── 原始材料 ──

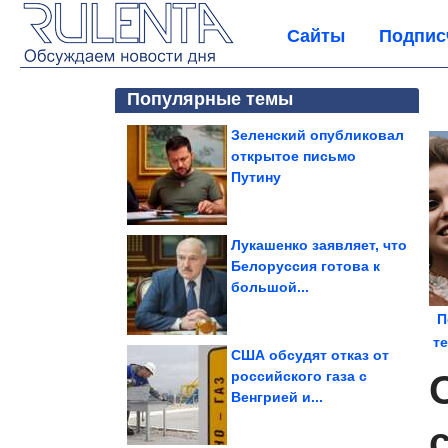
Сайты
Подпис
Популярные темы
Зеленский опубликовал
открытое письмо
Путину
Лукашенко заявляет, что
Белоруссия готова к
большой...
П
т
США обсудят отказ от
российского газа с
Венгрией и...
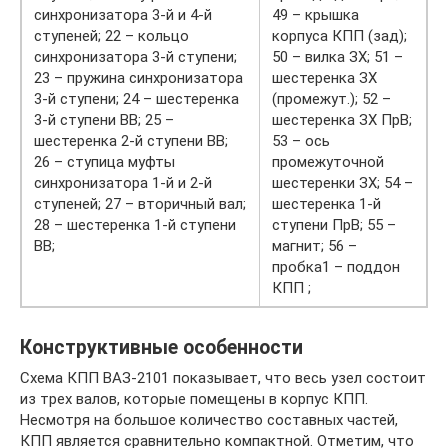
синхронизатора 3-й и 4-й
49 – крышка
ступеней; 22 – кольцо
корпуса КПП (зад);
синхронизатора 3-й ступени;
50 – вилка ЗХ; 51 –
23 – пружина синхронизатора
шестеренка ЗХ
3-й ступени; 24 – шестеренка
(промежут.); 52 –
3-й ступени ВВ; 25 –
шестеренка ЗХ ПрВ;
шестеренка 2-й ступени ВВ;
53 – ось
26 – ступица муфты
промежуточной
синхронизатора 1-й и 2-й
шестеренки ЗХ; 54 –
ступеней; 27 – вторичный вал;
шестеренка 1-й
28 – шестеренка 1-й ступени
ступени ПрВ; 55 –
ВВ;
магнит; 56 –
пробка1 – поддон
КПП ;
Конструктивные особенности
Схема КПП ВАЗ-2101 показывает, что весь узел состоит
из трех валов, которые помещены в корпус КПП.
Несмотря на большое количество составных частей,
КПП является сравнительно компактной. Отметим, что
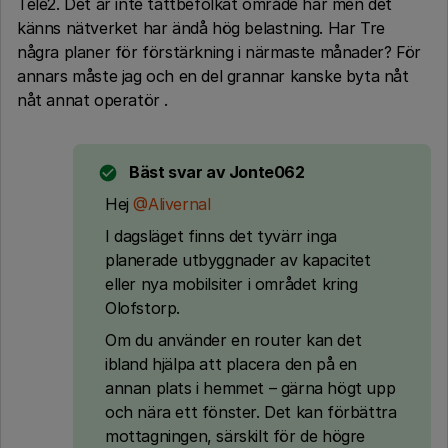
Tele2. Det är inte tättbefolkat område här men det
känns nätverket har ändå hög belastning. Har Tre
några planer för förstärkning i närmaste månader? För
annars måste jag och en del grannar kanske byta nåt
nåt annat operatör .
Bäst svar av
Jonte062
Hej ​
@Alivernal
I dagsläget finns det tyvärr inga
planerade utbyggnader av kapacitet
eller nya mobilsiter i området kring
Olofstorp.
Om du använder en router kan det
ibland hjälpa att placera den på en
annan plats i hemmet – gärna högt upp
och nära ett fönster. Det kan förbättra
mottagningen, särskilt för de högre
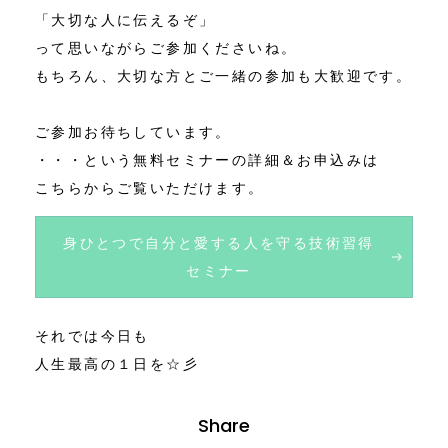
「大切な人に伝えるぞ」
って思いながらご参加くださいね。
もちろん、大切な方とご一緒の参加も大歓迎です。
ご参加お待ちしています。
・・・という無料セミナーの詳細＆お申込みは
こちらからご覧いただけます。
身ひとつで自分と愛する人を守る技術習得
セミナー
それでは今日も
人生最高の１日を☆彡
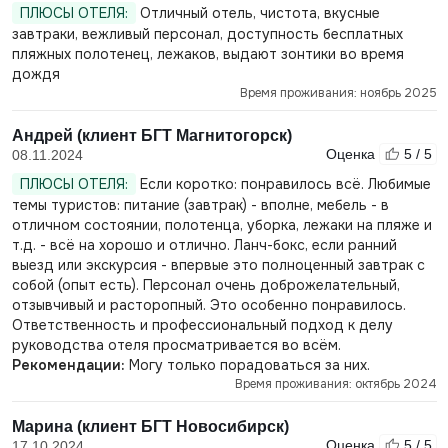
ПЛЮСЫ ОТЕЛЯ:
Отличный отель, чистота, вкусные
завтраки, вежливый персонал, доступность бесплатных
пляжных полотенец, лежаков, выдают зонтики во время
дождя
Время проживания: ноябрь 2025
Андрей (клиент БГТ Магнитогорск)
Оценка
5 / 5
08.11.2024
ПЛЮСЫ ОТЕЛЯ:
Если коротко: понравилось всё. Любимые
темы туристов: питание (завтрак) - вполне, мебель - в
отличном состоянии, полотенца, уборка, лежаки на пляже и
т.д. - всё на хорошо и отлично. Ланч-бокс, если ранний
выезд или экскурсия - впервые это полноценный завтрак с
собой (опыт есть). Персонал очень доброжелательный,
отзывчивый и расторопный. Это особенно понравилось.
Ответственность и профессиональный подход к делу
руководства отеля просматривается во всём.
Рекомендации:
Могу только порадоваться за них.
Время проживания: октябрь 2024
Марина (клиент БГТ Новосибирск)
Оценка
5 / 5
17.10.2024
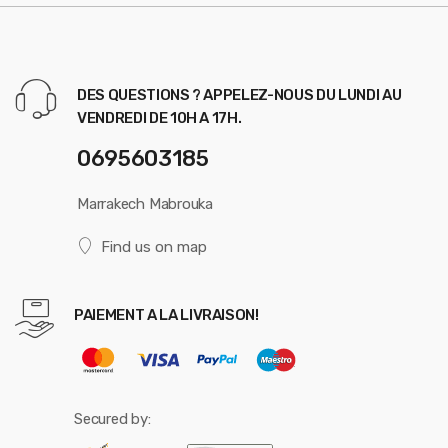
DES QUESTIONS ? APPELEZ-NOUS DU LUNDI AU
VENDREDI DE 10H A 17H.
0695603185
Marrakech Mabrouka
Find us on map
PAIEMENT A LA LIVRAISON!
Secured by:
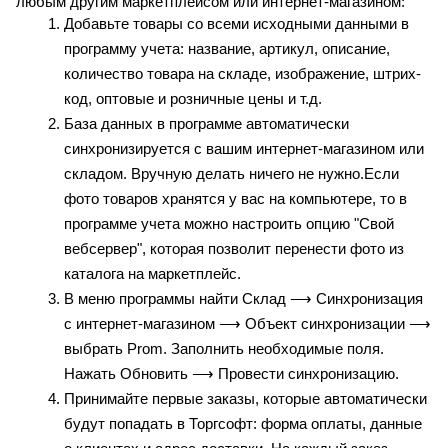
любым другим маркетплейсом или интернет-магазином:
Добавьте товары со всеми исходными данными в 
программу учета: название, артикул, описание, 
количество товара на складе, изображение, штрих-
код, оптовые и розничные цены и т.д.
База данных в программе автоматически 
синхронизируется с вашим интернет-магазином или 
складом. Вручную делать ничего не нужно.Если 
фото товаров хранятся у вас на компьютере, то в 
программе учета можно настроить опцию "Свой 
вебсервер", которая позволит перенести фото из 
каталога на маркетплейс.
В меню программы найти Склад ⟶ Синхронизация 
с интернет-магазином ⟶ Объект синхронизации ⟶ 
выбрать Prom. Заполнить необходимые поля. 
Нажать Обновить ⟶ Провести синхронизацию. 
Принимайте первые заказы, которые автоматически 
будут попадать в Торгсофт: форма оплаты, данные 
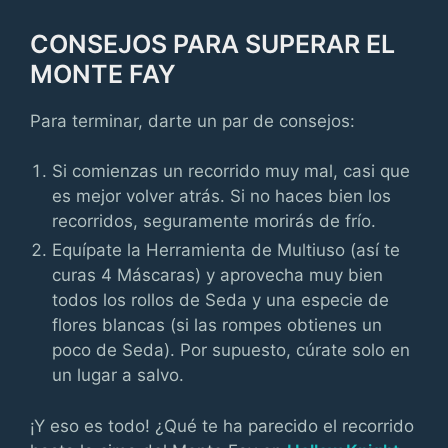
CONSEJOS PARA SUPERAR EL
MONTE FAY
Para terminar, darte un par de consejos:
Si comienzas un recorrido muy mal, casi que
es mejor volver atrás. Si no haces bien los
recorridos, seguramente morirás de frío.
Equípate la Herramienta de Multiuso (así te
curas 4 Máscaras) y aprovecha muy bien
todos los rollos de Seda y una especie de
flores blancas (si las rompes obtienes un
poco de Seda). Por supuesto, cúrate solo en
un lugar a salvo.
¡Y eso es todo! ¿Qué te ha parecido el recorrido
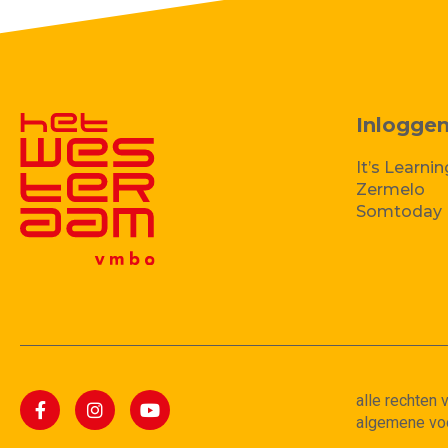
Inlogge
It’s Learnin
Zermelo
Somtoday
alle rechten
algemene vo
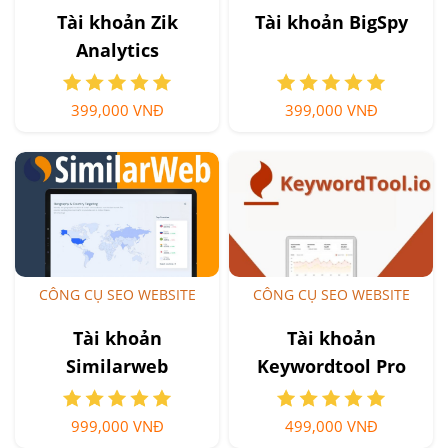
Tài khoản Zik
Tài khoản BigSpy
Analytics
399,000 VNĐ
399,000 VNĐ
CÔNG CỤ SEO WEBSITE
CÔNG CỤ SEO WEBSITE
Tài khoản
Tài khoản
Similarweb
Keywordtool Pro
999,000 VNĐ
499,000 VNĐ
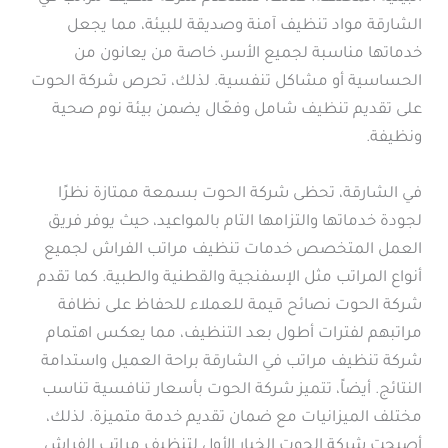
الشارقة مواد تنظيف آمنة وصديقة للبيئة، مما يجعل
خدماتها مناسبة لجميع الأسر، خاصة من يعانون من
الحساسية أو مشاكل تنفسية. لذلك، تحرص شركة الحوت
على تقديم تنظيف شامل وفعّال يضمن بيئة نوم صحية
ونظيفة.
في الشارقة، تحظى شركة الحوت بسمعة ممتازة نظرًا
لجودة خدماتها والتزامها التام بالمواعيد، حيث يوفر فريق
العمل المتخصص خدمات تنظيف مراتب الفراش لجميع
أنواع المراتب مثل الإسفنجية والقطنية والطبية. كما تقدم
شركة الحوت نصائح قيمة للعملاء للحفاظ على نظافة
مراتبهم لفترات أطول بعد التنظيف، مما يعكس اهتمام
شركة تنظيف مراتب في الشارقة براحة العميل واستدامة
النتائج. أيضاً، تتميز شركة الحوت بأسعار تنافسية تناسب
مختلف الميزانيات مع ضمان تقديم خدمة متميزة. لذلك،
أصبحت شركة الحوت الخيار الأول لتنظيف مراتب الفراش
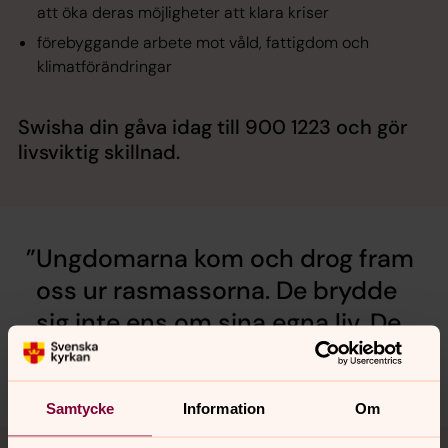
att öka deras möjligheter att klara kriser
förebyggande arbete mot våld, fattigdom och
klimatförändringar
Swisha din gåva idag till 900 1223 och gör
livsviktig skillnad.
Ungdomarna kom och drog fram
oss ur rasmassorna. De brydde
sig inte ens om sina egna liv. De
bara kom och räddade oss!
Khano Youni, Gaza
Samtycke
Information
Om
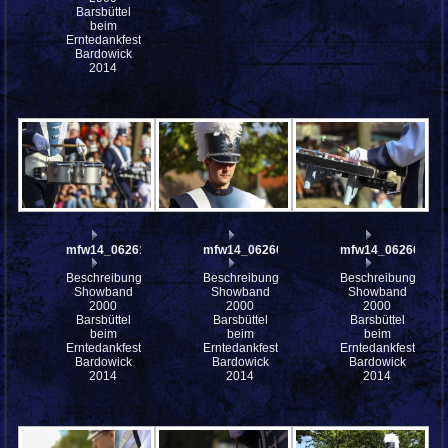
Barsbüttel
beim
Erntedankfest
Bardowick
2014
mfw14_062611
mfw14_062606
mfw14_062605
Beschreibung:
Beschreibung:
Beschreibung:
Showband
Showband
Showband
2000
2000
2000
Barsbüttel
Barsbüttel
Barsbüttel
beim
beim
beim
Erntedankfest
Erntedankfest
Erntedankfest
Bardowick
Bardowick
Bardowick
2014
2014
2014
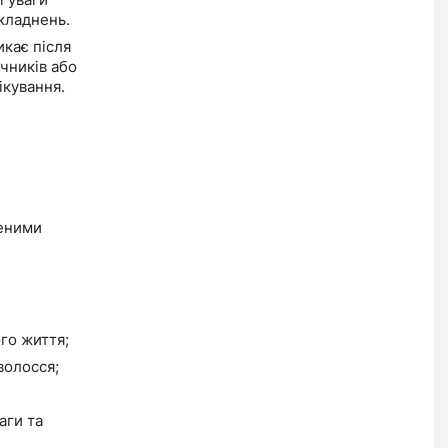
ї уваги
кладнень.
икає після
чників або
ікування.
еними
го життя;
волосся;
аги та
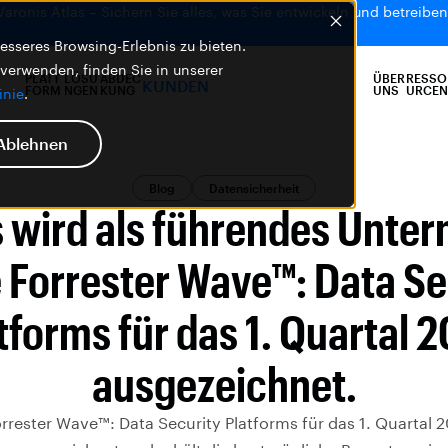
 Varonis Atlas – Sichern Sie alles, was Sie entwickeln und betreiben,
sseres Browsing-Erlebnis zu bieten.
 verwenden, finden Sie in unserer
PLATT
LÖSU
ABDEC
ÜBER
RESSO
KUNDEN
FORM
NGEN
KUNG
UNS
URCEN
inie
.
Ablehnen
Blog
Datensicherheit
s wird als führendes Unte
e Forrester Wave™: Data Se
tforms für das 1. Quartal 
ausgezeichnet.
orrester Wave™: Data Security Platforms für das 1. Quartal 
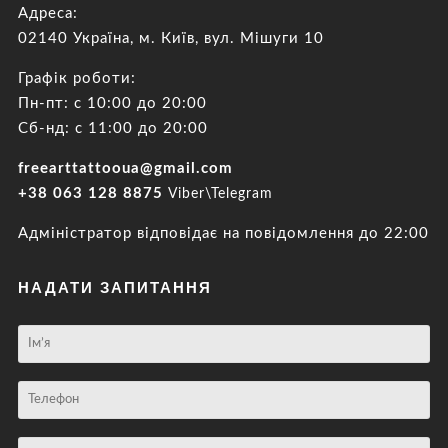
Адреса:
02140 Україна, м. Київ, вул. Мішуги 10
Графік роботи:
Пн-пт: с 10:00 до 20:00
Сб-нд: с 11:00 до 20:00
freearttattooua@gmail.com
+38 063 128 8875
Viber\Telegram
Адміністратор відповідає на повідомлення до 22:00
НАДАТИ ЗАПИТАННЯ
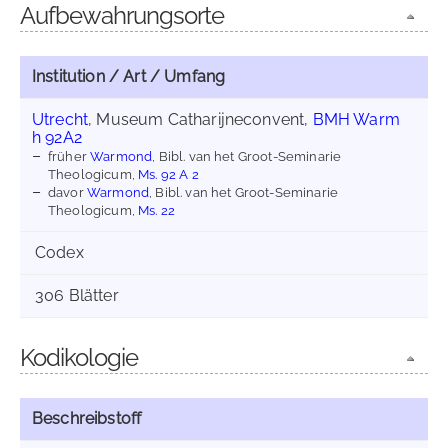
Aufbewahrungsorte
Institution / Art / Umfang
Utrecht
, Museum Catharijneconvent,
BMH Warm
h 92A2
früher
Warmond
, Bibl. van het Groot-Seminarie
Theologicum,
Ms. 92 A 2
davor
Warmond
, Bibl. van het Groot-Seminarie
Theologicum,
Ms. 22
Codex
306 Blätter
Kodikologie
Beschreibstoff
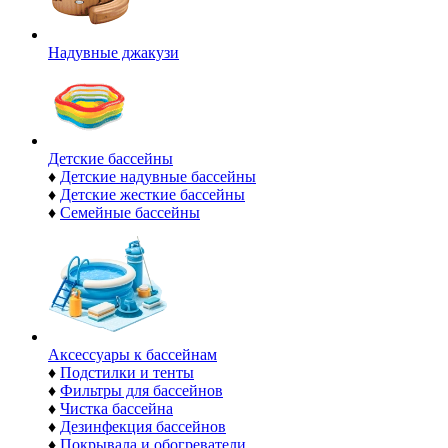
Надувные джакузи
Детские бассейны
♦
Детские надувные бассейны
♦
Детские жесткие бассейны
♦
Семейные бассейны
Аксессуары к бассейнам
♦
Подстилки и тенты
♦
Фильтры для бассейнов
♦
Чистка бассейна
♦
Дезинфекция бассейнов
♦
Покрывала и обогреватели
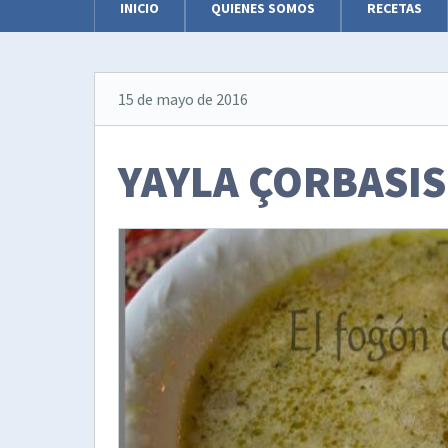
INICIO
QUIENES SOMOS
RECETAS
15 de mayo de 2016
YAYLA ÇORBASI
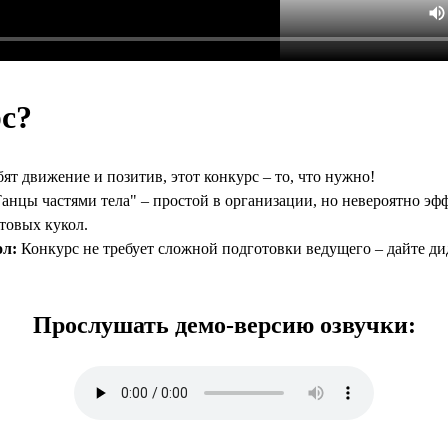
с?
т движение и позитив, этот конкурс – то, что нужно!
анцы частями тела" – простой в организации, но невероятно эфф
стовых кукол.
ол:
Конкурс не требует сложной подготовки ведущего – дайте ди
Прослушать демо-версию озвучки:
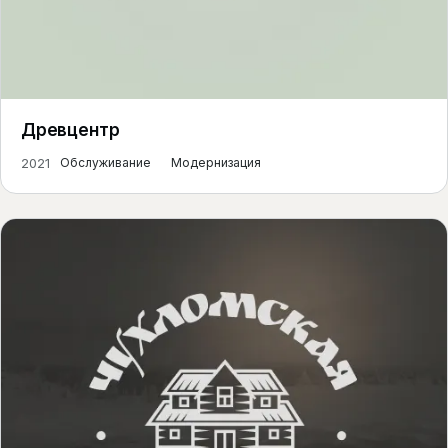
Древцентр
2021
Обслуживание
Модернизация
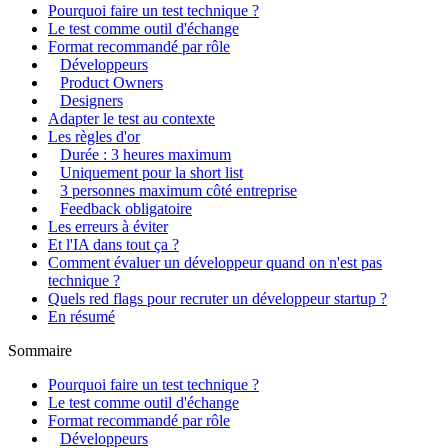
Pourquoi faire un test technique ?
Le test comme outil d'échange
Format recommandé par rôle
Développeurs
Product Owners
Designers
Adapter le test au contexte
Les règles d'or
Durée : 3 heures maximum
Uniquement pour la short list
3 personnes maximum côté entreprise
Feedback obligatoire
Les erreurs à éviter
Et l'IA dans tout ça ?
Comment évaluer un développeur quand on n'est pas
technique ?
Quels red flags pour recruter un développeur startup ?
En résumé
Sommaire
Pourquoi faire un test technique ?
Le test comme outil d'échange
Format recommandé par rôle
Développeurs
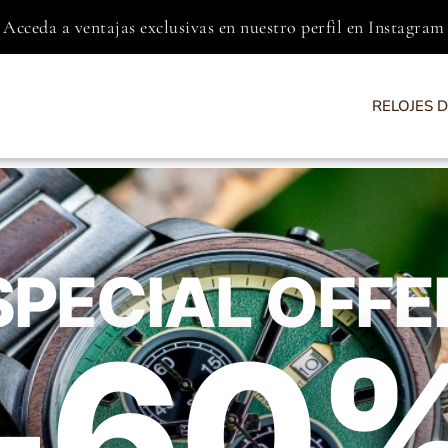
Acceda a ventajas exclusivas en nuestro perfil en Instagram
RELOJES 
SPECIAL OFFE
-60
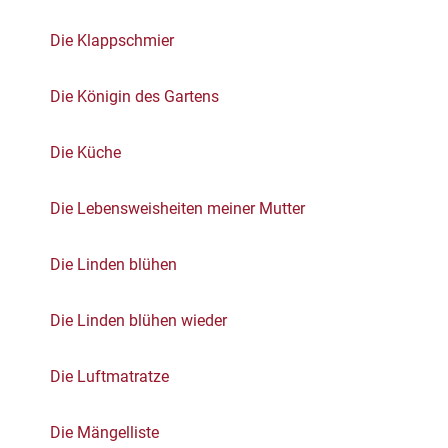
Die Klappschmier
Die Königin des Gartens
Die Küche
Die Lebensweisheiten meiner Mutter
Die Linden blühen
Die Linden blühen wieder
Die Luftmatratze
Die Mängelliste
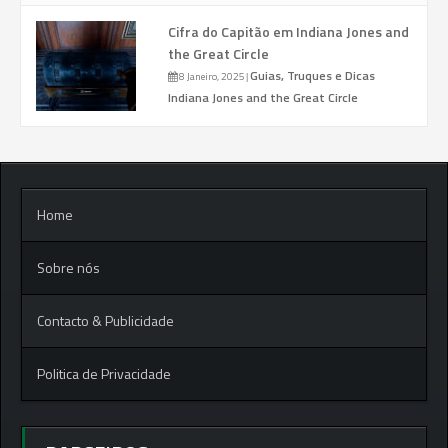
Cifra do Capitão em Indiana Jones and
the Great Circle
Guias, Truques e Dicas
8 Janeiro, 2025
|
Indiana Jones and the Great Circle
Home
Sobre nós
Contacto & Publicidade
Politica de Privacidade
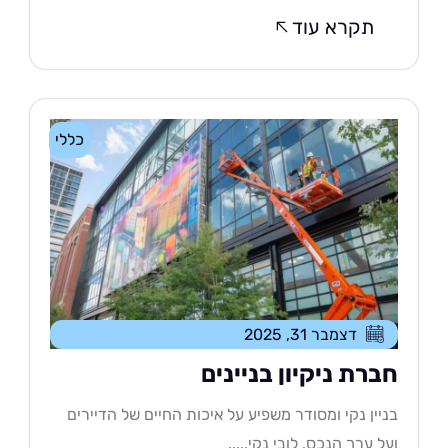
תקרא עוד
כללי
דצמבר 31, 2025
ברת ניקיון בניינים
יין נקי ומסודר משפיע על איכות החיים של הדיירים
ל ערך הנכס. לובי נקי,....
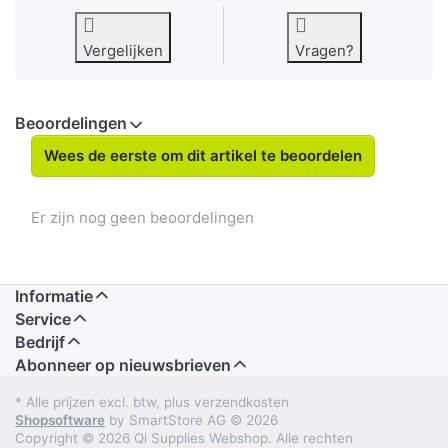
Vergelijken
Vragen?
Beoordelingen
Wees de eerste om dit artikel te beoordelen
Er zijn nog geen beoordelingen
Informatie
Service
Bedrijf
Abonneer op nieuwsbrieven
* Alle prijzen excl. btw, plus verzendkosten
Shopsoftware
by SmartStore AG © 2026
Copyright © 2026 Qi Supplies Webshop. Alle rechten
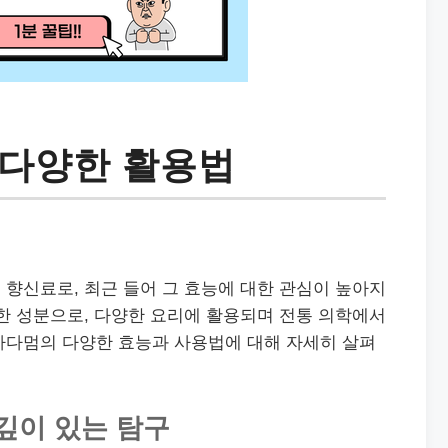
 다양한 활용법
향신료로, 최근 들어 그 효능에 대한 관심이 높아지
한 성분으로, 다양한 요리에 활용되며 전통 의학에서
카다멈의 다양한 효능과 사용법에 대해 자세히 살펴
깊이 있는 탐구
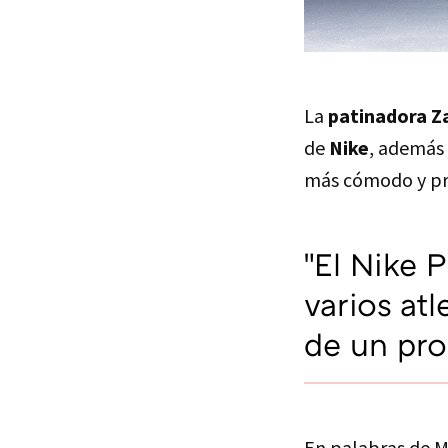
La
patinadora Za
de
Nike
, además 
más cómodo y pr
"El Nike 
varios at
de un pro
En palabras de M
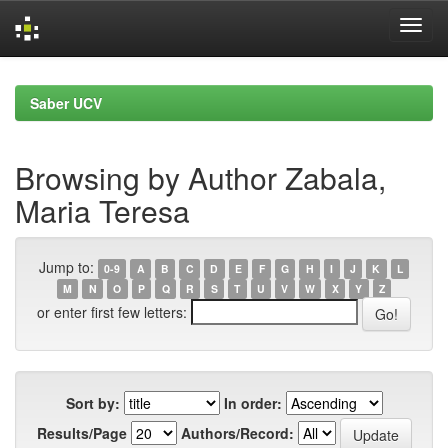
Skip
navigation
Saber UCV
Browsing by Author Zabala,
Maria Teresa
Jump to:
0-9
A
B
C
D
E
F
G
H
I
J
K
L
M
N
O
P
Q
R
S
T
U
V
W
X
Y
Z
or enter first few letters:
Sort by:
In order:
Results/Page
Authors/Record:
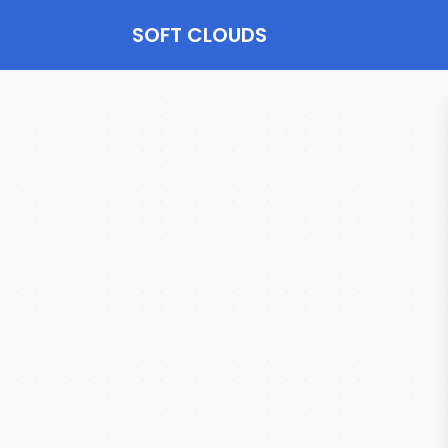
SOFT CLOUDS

───

=== 练习 ===
请逐行照录记录中从含有"Acceda a ventajas"的那一行起，一直到含有"Copyright © 2026"的那一行为止的全部内容，首尾两行都包括在内，答案中不要放入图片。

=== 已完成任务 ===
Acceda a ventajas exclusivas en nuestro perfil en Instagram
RELOJES 
SPECIAL OFFE
-60
Die Klappschmier
Die Königin des Gartens
Die Küche
Die Lebensweisheiten meiner Mutter
Die Linden blühen
Die Linden blühen wieder
Die Luftmatratze
Die Mängelliste
Cifra do Capitão em Indiana Jones and
the Great Circle
Guias, Truques e Dicas
8 Janeiro, 2025
|
Indiana Jones and the Great Circle
Home
Sobre nós
Contacto & Publicidade
Politica de Privacidade
תקרא עוד
כללי
דצמבר 31, 2025
ברת ניקיון בניינים
יין נקי ומסודר משפיע על איכות החיים של הדיירים
ל ערך הנכס. לובי נקי,....
Vergelijken
Vragen?
Beoordelingen
Wees de eerste om dit artikel te beoordelen
Er zijn nog geen beoordelingen
Informatie
Service
Bedrijf
Abonneer op nieuwsbrieven
* Alle prijzen excl. btw, plus verzendkosten
Shopsoftware
by SmartStore AG © 2026
Copyright © 2026 Qi Supplies Webshop. Alle rechten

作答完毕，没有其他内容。